The question is: a) Suppose f (x)= x + 1. Are there any functions g such that f $\circ$ g = g $\circ$ f?
Then the answer provided states: The condition f $\circ$ g = g $\circ$ f means that g(x) + 1 = g(x + 1) for all x. There are many such g. In fact, g can be defined arbitrarily for 0$\leq$x$<$1, and its values for other x determined from this equation.
I understand the first part of the answer, it is obvious that g(x) + 1 = g(x + 1). I don't understand however why the interval 0$\leq$x$<$1 is special versus any other interval. Also, what are these many such functions? I would appreciate any help with this, as I am using the textbook to self-study.
Because of this $\color{red}1$ in $\,g(x+\color{red}1)=g(x)+1\,$ which, after repeated application, gives: $$g(x) = \lfloor x \rfloor + g\left(\{x\}\right)$$
In other words, the values of $g\left(\{x\}\right)$ univocally define $g(x)$ on the entire real axis. But the fractional part $\{x\} \in [0,1)\,$, so it is enough to define $g$ on $[0,1)$.

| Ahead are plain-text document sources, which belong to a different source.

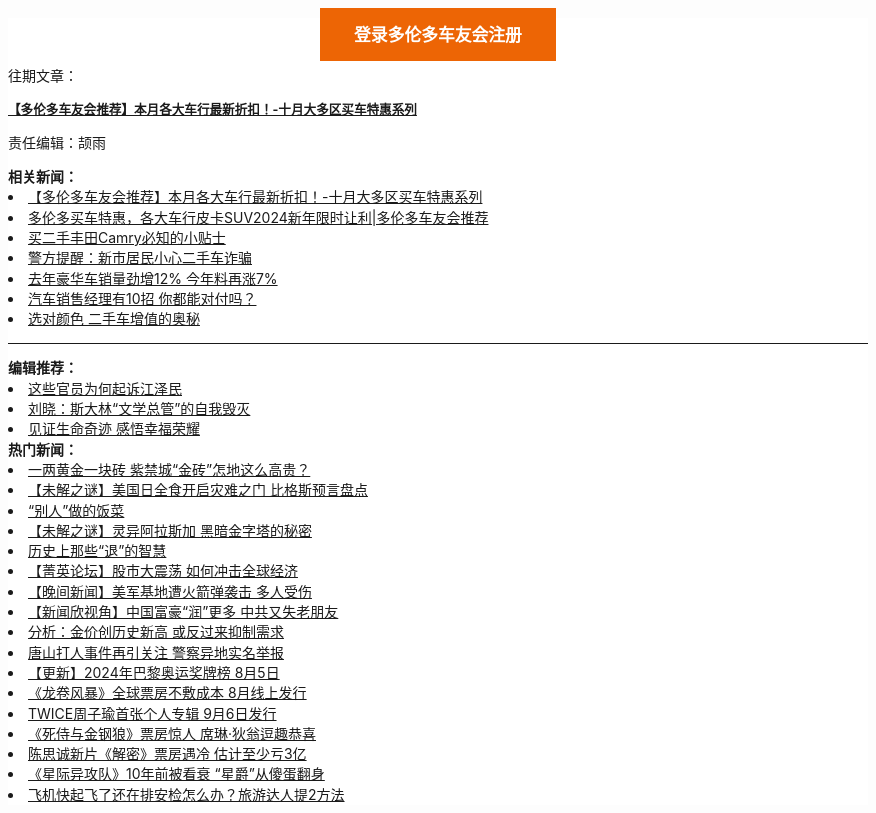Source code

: <h2 style="text-align: center;"><strong><a class="button success round" style="background-color: #ed6505; color: white; padding: 1em 2em; font-size: 80%; text-decoration: none;" href="https://auto-deals.ca/">登录多伦多车友会注册</a></strong></h2>
<p>往期文章：</p>
<p style="font-weight: 600; color: blue; font-size: 90%; text-align: left;"><b><ahref=><a href="https://github.com/1992513/djy/blob/master/gb/23/10/20/n14099719.md#1">【多伦多车友会推荐】本月各大车行最新折扣！-十月大多区买车特惠系列</a></b></p>
<p>责任编辑：颉雨</p>
<strong>相关新闻：</strong>
<li><a href="https://github.com/1992513/djy/blob/master/gb/23/10/20/n14099719.md#1">【多伦多车友会推荐】本月各大车行最新折扣！-十月大多区买车特惠系列</a></li>
<li><a href="https://github.com/1992513/djy/blob/master/gb/24/2/2/n14172254.md#1">多伦多买车特惠，各大车行皮卡SUV2024新年限时让利|多伦多车友会推荐</a></li>
<li><a href="https://github.com/1992513/djy/blob/master/gb/20/2/13/n11865056.md#1">买二手丰田Camry必知的小贴士</a></li>
<li><a href="https://github.com/1992513/djy/blob/master/gb/19/2/13/n11042899.md#1">警方提醒：新市居民小心二手车诈骗</a></li>
<li><a href="https://github.com/1992513/djy/blob/master/gb/18/2/13/n10141164.md#1">去年豪华车销量劲增12% 今年料再涨7%</a></li>
<li><a href="https://github.com/1992513/djy/blob/master/gb/17/3/11/n8898383.md#1">汽车销售经理有10招 你都能对付吗？</a></li>
<li><a href="https://github.com/1992513/djy/blob/master/gb/17/3/7/n8884630.md#1">选对颜色 二手车增值的奥秘</a></li>
<hr>
<strong>编辑推荐：</strong>
<li><a href="https://github.com/1992513/djy/blob/master/gb/18/8/28/n10672014.md?dfh#1" target="_blank">这些官员为何起诉江泽民</a></li><li><a href="https://github.com/1992513/djy/blob/master/gb/18/3/13/n10214588.md#1" target="_blank">刘晓：斯大林“文学总管”的自我毁灭</a></li><li><a href="https://github.com/1992513/djy/blob/master/gb/19/12/16/n11726522.md#1" target="_blank">见证生命奇迹 感悟幸福荣耀</a></li>
<strong>热门新闻：</strong>
<li><a href="https://github.com/1992513/djy/blob/master/gb/24/7/30/n14301175.md#1">一两黄金一块砖 紫禁城“金砖”怎地这么高贵？</a></li>
<li><a href="https://github.com/1992513/djy/blob/master/gb/24/8/2/n14303783.md#1">【未解之谜】美国日全食开启灾难之门 比格斯预言盘点</a></li>
<li><a href="https://github.com/1992513/djy/blob/master/gb/24/7/29/n14300489.md#1">“别人”做的饭菜</a></li>
<li><a href="https://github.com/1992513/djy/blob/master/gb/24/8/4/n14304683.md#1">【未解之谜】灵异阿拉斯加 黑暗金字塔的秘密</a></li>
<li><a href="https://github.com/1992513/djy/blob/master/gb/24/8/4/n14304300.md#1">历史上那些“退”的智慧</a></li>
<li><a href="https://github.com/1992513/djy/blob/master/gb/24/8/7/n14306679.md#1">【菁英论坛】股市大震荡 如何冲击全球经济</a></li>
<li><a href="https://github.com/1992513/djy/blob/master/gb/24/8/6/n14305761.md#1">【晚间新闻】美军基地遭火箭弹袭击 多人受伤</a></li>
<li><a href="https://github.com/1992513/djy/blob/master/gb/24/8/6/n14306133.md#1">【新闻欣视角】中国富豪“润”更多 中共又失老朋友</a></li>
<li><a href="https://github.com/1992513/djy/blob/master/gb/24/8/5/n14305316.md#1">分析：金价创历史新高 或反过来抑制需求</a></li>
<li><a href="https://github.com/1992513/djy/blob/master/gb/24/8/5/n14305216.md#1">唐山打人事件再引关注 警察异地实名举报</a></li>
<li><a href="https://github.com/1992513/djy/blob/master/gb/24/8/5/n14305084.md#1">【更新】2024年巴黎奥运奖牌榜 8月5日</a></li>
<li><a href="https://github.com/1992513/djy/blob/master/gb/24/8/5/n14304932.md#1">《龙卷风暴》全球票房不敷成本 8月线上发行</a></li>
<li><a href="https://github.com/1992513/djy/blob/master/gb/24/8/5/n14304841.md#1">TWICE周子瑜首张个人专辑 9月6日发行</a></li>
<li><a href="https://github.com/1992513/djy/blob/master/gb/24/8/7/n14306143.md#1">《死侍与金钢狼》票房惊人 席琳·狄翁逗趣恭喜</a></li>
<li><a href="https://github.com/1992513/djy/blob/master/gb/24/8/5/n14305321.md#1">陈思诚新片《解密》票房遇冷 估计至少亏3亿</a></li>
<li><a href="https://github.com/1992513/djy/blob/master/gb/24/8/5/n14305052.md#1">《星际异攻队》10年前被看衰 “星爵”从傻蛋翻身</a></li>
<li><a href="https://github.com/1992513/djy/blob/master/gb/24/8/6/n14305693.md#1">飞机快起飞了还在排安检怎么办？旅游达人提2方法</a></li>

For a trivial example, you can define $g$ to be identically $0$ on $[0,1)$, which then gives $g(x) = \lfloor x \rfloor\,$, which obviously satisfies $g(x+1)=g(x)+1\,$.
[ EDIT ] On a second reading and depending on where the accent lies, the question could also be interpreted as why $[0,1)$ is "special" versus some other interval of length $1$, for example $[13,14)\,$.
The answer to that is that $[0,1)$ is not special in that sense. $g$ could be arbitrarily defined on any interval $[a, a+1)$ for some $a \in \mathbb{R}\,$, then extended to the entire $\mathbb{R}$ using the same idea as above.